Pacers denied opportunity to celebrate anniversary in style
On what should be a busy final build-up to their 26th Skyport Magic Mile tomorrow, the day will pass by quietly as the organisers, Bermuda Pacers Track Club, accept the reality of another cancelled event because of the Covid-19 pandemic.
Last year’s event was called off for the first time and it is also unlikely the club will mark its 40th year in existence with another trip to Raleigh, North Carolina this summer to compete in the annual Russell E Blunt East Coast Invitational track meet.
Last year’s missed trip would have been the 39th participation for the Pacers at the meet, the 2019 event being another productive one for the club with the team bringing back 28 medals, including three gold medals by Johndell Cumberbatch in the 3,000, 1,500 and 800 metres to win the Outstanding Athlete award for the 17 to 18 boys.
Wayne Raynor, president of the Pacers, admits restrictions and protocols makes it difficult for the club to be able to send a team to Raleigh in the summer. The club was also hoping to send a team to a meet in Canada.
“We’re very disappointed that the events have to be called off in this our 40th year,” Raynor said.
“Since we made the announcement [of the Skyport Magic Mile] I haven’t had any feedback from the general public, I guess they somewhat expected it with the state of the coronavirus.
“I suspect everybody is toeing the Covid line, I think they understand there isn’t much that we can do under the circumstances.”
With so many positive cases in the US, with deaths passing the half-million mark earlier this week, travelling with a group of more than 30 youngsters, as well as chaperones, would have been challenging for Pacers.
“Looking at the Covid situation in the US, it would have been very difficult to convince parents to allow their child to travel,” Raynor added. “You would have to quarantine, which doubles the cost of accommodation right away.
“Instead of it being a six-day trip, it turns into an 18-day trip.
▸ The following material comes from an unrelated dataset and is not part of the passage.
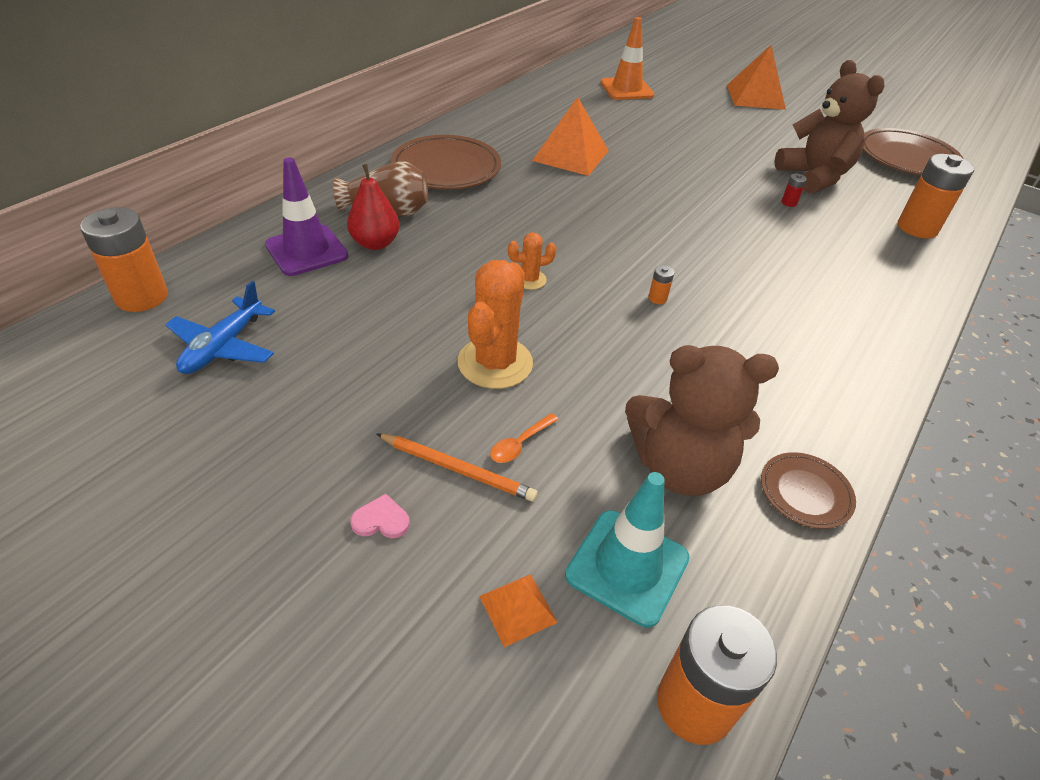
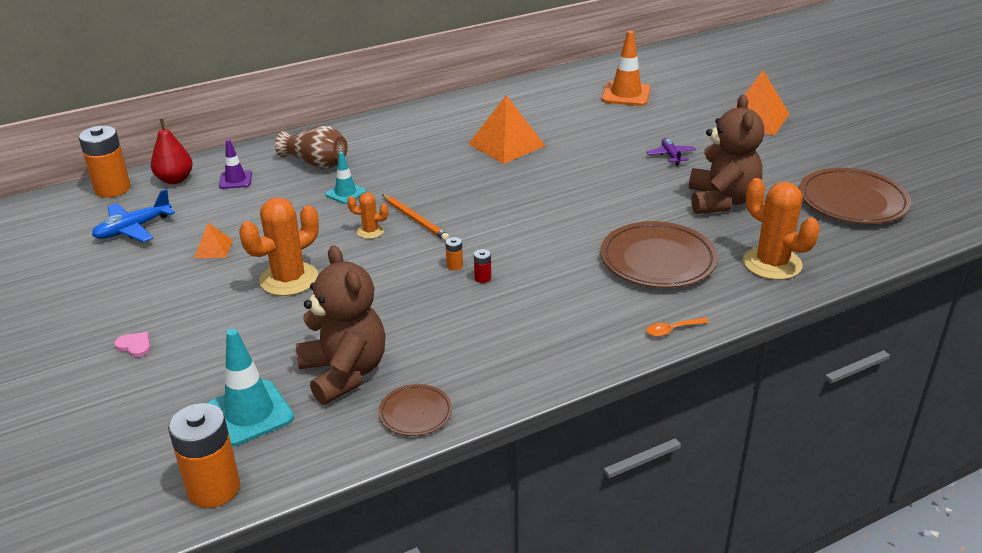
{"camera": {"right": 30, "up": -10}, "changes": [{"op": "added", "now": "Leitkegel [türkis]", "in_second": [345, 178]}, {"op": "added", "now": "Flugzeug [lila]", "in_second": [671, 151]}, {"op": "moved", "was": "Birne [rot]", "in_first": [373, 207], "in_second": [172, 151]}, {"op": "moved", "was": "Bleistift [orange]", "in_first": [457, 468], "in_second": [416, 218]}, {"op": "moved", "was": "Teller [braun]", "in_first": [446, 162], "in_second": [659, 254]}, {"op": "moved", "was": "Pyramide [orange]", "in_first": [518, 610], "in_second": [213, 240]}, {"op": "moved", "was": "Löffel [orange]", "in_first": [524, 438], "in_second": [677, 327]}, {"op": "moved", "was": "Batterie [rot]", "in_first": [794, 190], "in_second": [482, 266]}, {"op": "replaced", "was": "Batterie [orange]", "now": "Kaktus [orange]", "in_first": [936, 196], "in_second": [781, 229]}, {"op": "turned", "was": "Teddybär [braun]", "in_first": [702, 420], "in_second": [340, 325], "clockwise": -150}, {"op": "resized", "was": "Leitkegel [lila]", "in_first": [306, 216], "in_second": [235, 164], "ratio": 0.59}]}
We haven’t heard from the organisers what additional day-to-day Covid guidelines we would have to follow.”
Raynor added: “There are other logistics like accommodation and food and taking a large group out to eat and most restaurants can’t sit you in.
“It doesn’t look like we’re going to be doing any sort of travelling this year. What happens if there is a positive test on day three or four? It could be a minor so somebody will have to stay with them.”
The Government is getting a handle on the number of Covid cases, though protocol still needs to be followed as competitive sports gets set to resume in the coming weeks.
“They were saying we have 5,000 people fully vaccinated and 15,000 got their first jab, so hopefully we can get to the number that they want to by the end of March,” Raynor said.
“In training we have bubbles, one group goes to the Arboretum and the other two groups stay inside the stadium, so that we comply with the guidelines of the stadium and the Health Department.
“We take the temperatures of the children — that’s my role, to be up there for 4 o’clock, take the attendance and test the children. Then the coaches coach after that.”